Optional RelationalTable schema for validation

None

Returns:

Type Description
Dict[str, Any]

Dict with delete status and info

Raises:

Type Description
ValueError

If missing PK in where

CollectionNotFoundError

If row not found

Example

await hb.delete_row("users", where={"user_id": "U001"})

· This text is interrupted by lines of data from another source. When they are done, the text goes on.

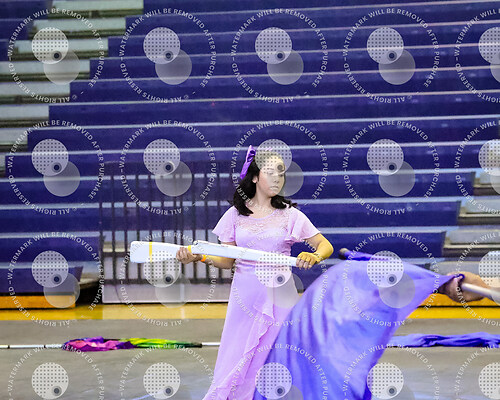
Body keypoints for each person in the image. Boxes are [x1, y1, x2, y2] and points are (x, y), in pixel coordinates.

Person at [176, 145, 333, 399]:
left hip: (280, 296)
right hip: (245, 297)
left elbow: (325, 245)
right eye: (271, 172)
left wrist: (314, 256)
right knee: (237, 357)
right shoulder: (234, 215)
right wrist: (199, 256)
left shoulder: (291, 215)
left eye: (281, 172)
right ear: (255, 177)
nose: (277, 178)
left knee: (280, 357)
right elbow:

upsert(collection, *, row, schema) async

Insert or update a row.

If a row with matching primary key exists, update it. Otherwise, insert as new row.

Parameters:

Name Type Description Default
collection str

Collection name

required
row Dict[str, Any]

Row data including primary key

required
schema BaseMolecule

RelationalTable schema (required for PK info)

required

Returns:

Type Description
UpsertResult

UpsertResult indicating whether inserted or updated

Example

await hb.upsert( ... "users", ... row={"user_id": "U001", "email": "new@example.com", "name": "Alice"}, ... schema=users_schema, ... )


Method Categories

Health & Status

Method Description
ping() Check server connectivity
is_ready() Check if server is ready
auth_status() Get authentication status

Collection Management

Method Description
collection(name) Get Collection fluent API
list_collections() List all collections with metadata
list_collection_names() List collection names only (convenience)
get_collection_info(name) Get collection metadata
get_collection_stats(name) Get detailed statistics
delete_collection(name) Delete a collection

Data Ingestion

Method Description
ingest(source, collection, schema) Ingest CSV, DataFrame, or documents

Search Operations

Method Description
search(query, collection) Semantic similarity search
bundle_search(values, field, collection) Search similar to any example
search_prototype(examples, collection) Search using examples as a prototype
analogy(a, b, c, field, collection) Analogical reasoning (A:B :: C:?)

SQL-like Operations

Method Description
select(conditions, collection) Filter with conditions
aggregate(group_by, field, function) GROUP BY aggregation
join(collection, target, on) Cross-collection JOIN

Graph Operations

Method Description
multihop(start, path, collection) Multi-hop traversal

RAG Operations

Method Description
get_context(query, collection) Retrieve context for LLM
ask(query, collection) End-to-end RAG query

Compose Operations

Method Description
query(collection, schema) Get ComposeQuery builder
intersect(source, target) Define cross-collection relationship (strict mode)
intersect_flexible(source, target) Define cross-encoding relationship (flexible mode)
populate_links(intersection, df, ...) Populate links for flexible intersection

CRUD Operations (RelationalTable)

These methods provide SQL-like row operations for RelationalTable schemas.

Method Description
insert_row(collection, row, schema) Insert a single row
get_row(collection, pk_field, pk_value) Get row by primary key
update(collection, where, set, schema) Update row atomically
delete(collection, where, schema) Delete row by primary key
upsert(collection, row, schema) Insert or update row

Example:

from hybi.compose import RelationalTable, Field, Encoding

schema = RelationalTable(
    columns={
        "user_id": Field(encoding=Encoding.EXACT),
        "email": Field(encoding=Encoding.EXACT),
        "name": Field(encoding=Encoding.SEMANTIC),
    },
    primary_key="user_id",
)

# Insert
hb.insert_row("users", row={"user_id": "U001", "email": "a@test.com", "name": "Alice"}, schema=schema)

# Get
row = hb.get_row("users", pk_field="user_id", pk_value="U001")

# Update
hb.update("users", where={"user_id": "U001"}, set={"email": "new@test.com"}, schema=schema)

# Delete
hb.delete("users", where={"user_id": "U001"}, schema=schema)

# Upsert (insert or update)
hb.upsert("users", row={"user_id": "U001", "email": "upsert@test.com", "name": "Alice"}, schema=schema)

See RelationalTable for more details on schema definition.